--- Document passage ---
■ ■ ■ ■ ■
In women, we found a highly significant difference in hyperthyroidism prevalence: 11.89% in the HTLV-1 group and 1.85% in the control group (p < 0.001). Similarly, the prevalence of hypothyroidism was significantly higher in women with HTLV-1 infection (12.87%) than that in the controls (2.11%) (p < 0.0001). The prevalence of hypothyroidism and hyperthyroidism in men with HTLV-1 infection was 7.34% and 4.59%, respectively, whereas in the control group, it was 4.43% and 4.59%, respectively, and no significant difference was observed.
In the low-TSH group, there was one case associated with HAM/TSP and one case with ATL, and in the high-SH group, there were two cases associated with HAM/TSP and one case with ATL.
Risk difference between persons with and without HTLV-1 infection
The risk difference between patients with and without HTLV-1 infection was 8.4% for hyperthyroidism and 5.5% for hypothyroidism, as assessed by inverse probability weighting.
Discussion
After adjusting for age, sex, and residential location, there were strong associations between HTLV-1 infection and both hyperthyroidism and hypothyroidism.
To date, no baseline estimate of the prevalence of dysthyroidism in French Guiana in the general population exists. The prevalence of hyperthyroidism in the control group (2.3%), although not representative of the general population, was comparable to that found in two studies, conducted in Colorado and São Paulo; it was 2.4% for subclinical hyperthyroidism and 0.7% for proven hyperthyroidism (Tunbridge et al., 1977; Canaris et al., 2000). Regarding hypothyroidism, the São Paulo group had a prevalence of 6.5% for subclinical hypothyroidism and 5.7% for confirmed hypothyroidism; however, this included patients treated after thyroid surgery and patients with treatments potentially causing dysthyroidism (Tunbridge et al., 1977).
The first case of HTLV-1-associated autoimmune thyroiditis in patients with tropical spastic paraparesis was reported by Fukazawa et al. in 1991 (Fukazawa et al., 1991). In 1992, Kawai et al. described two cases of Hashimoto thyroiditis and three cases of Graves’ disease in HTLV-1-positive patients with no other known viral involvement (Kawai et al., 1992a; Kawai et al., 1995). Subsequently, a few cases of Graves’ disease associated with uveitis in HTLV-1-infected patients have been described (Kamoi et al., 2022).
Kawai et al. and Mizokami et al. reported a 6.3% and 7.4% prevalence of HTLV-1 antibodies in patients with Hashimoto thyroiditis, respectively, both of which were significantly higher than that in the general population in their provinces (2.2% and 1.4%, respectively) (Kawai et al., 1992a; Mizokami et al., 1994). Akamine et al. showed that patients with ATLL and asymptomatic HTLV-1 carriers had significantly more anti-TPO (anti-thyroperoxidase) and anti-thyroglobulin (anti-TG) antibodies than the control group of seronegative patients, with an expected female predominance in the seronegative group (Akamine et al., 1996). In a large general population-based cohort, Hawkins et al. reported the prevalence of anti-TPO antibodies to be 9.8% in women and 2.8% in men (Hawkins et al., 1980), and conversely, a balanced male/female ratio in the group of HTLV-1-positive patients, in favor of an involvement of HTLV-1 in the autoimmune mechanism in these patients. Among patients with anti-TPO and anti-TG antibodies, the group infected with HTLV-1 had a significantly greater proportion of biological hypothyroidism than the group that was not, but this observation was based on a small sample.
■ ■ ■ ■ ■
--- Record excerpts ---
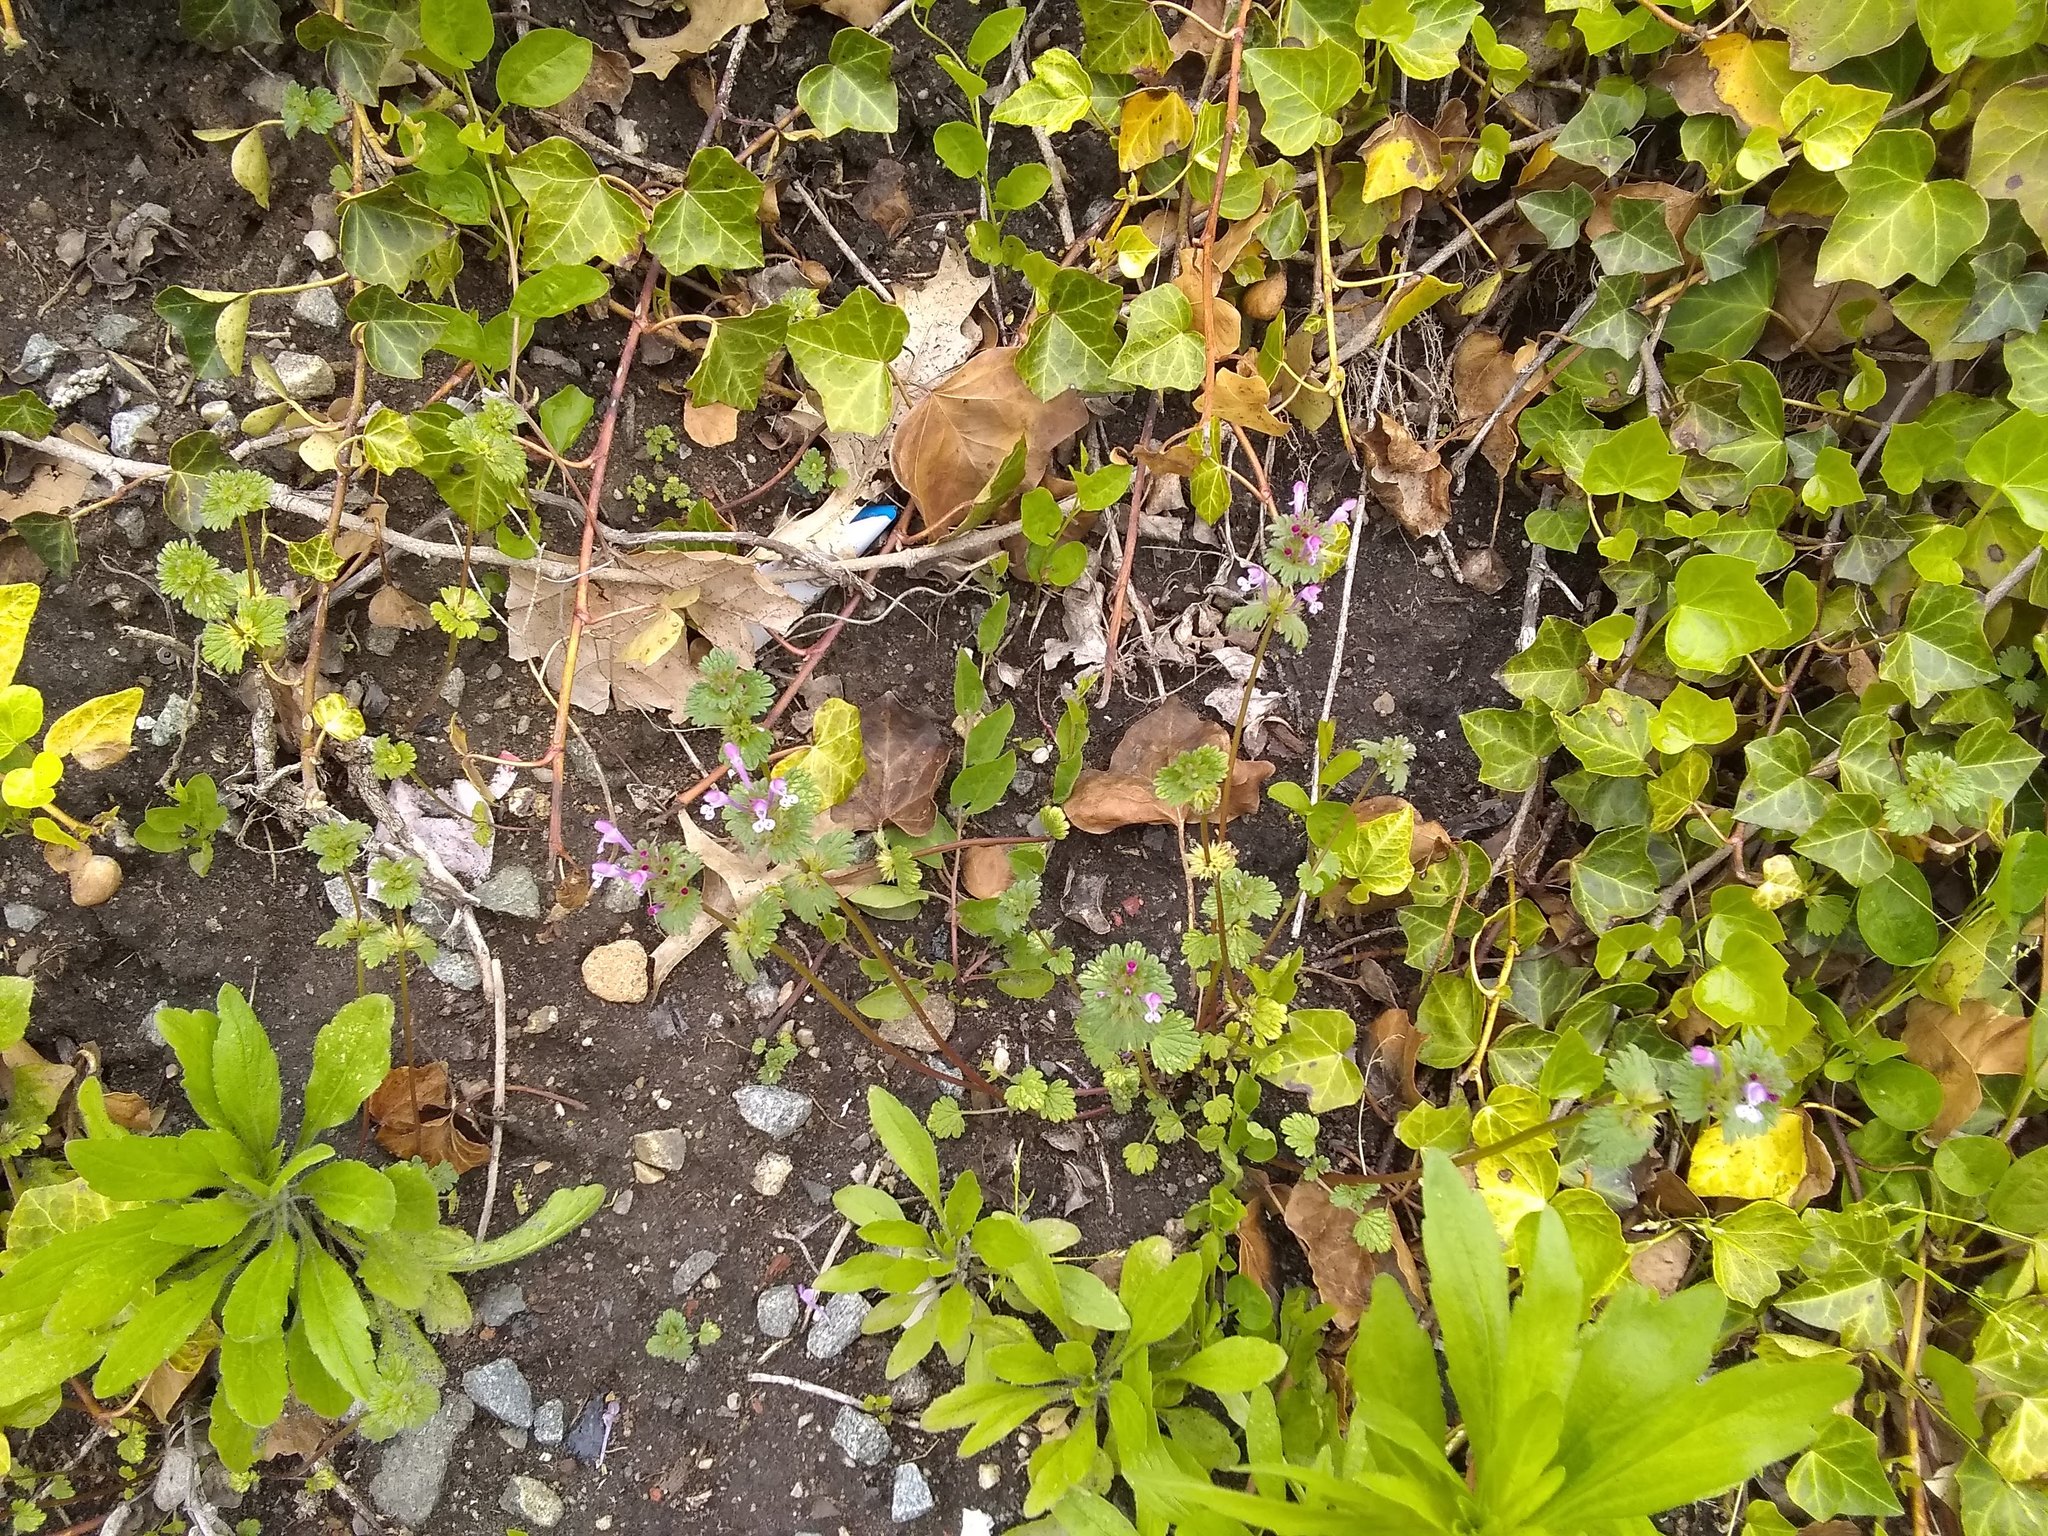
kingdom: Plantae
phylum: Tracheophyta
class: Magnoliopsida
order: Lamiales
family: Lamiaceae
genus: Lamium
■ ■ ■ ■ ■
--- What you will do ---
1. In the passage on HTLV-1 and thyroid disease, what was the risk difference for hyperthyroidism between patients with and without HTLV-1 infection?
2. Extend the passage on HTLV-1 and thyroid disease past its final sentence.
The lines above play no part in this.

--- Results of the exercise ---
1. 8.4%

2.
In a sample with a larger number of HTLV-1-infected persons as compared to that in other studies, Mine et al. showed a significant difference in the prevalence of anti-TPO and anti-TG antibodies between young men with HTLV-1 seropositivity and seronegativity, which is in agreement with a link with HTLV-1 (Mine et al., 1996). A positive trend was observed in patients with anti-HTLV-1 antibodies, but no significant difference was observed. Furthermore, tropism of thyroid cells by HTLV-1 has been explored to explain this association. In 1996, Kawai et al. detected viral envelope proteins, viral mRNA, and HTLV-1 DNA in the thyroid follicular epithelial cells of an HTLV-1-infected patient (one of two cases studied) with Hashimoto disease using Southern blot PCR (Kawai et al., 1996). In 1997, Kubonishi et al. detected proviral DNA of HTLV-1 by PCR in the thyroid tissues of a patient infected with HTLV-1 who successively presented with Graves’ disease and uveitis (Kubonishi et al., 1997). This indicated the integration of proviral DNA into the patient’s DNA, suggesting a prior infection of the tissue by the retrovirus. This hypothesis was also supported by experiments conducted by Matsuda et al. in 2005 (Matsuda et al., 2005). The detection of HTLV-1 in thyroid lesions and the experimental demonstration of tropism of HTLV-1 in thyroid cells reinforce the hypothesis of a link between this virus and the development of autoimmune thyroiditis in certain patients. The presence of HAM/TSP or ATL was not more frequently associated with dysthyroidism. This is consistent with the Kawai study where the number of HTLV1 patients with HAM/TSP and Hashimoto’s thyroiditis was not significantly greater than in asymptomatic HTLV1 carriers (Kawai et al., 1992b). HTLV-1 viral loads were unavailable and prospective studies should evaluate the link between viral load levels and dysthyroidism.
Viruses other than HTLV-1 have been studied for their role in thyroid dysfunction. Most studies have focused on demonstrating a link between autoimmunity and viruses. Thus, adolescents with congenital rubella were more frequently found to have anti-TPO and anti-TG antibodies and showed a greater proportion of thyroid dysfunction than the control group (Clarke et al., 1984). Antibodies against the Epstein–Barr virus were found to be significantly more prevalent in patients with autoimmune thyroiditis than in those in the control group (Vrbikova et al., 1996). A study conducted in children with Hashimoto thyroiditis showed significantly more parvovirus B19 DNA in the blood, indicating a recent infection, compared to the control group, as well as a negative correlation between the time of thyroiditis evolution and probability of finding viral DNA in the blood (Lehmann et al., 2008). Anti-thyroid antibodies were found in patients with chronic HCV infection or those with positive anti-HCV antibodies in 2% to 48% of cases, and the prevalence of subclinical hypothyroidism varied between 2% and 9% in studies (Antonelli et al., 2006). The presence of these viruses in the thyroid has been demonstrated, suggesting their involvement in disease development (Ziring et al., 1977; Mori et al., 2007). Overall, several viruses and mechanisms may affect thyroid function in different ways.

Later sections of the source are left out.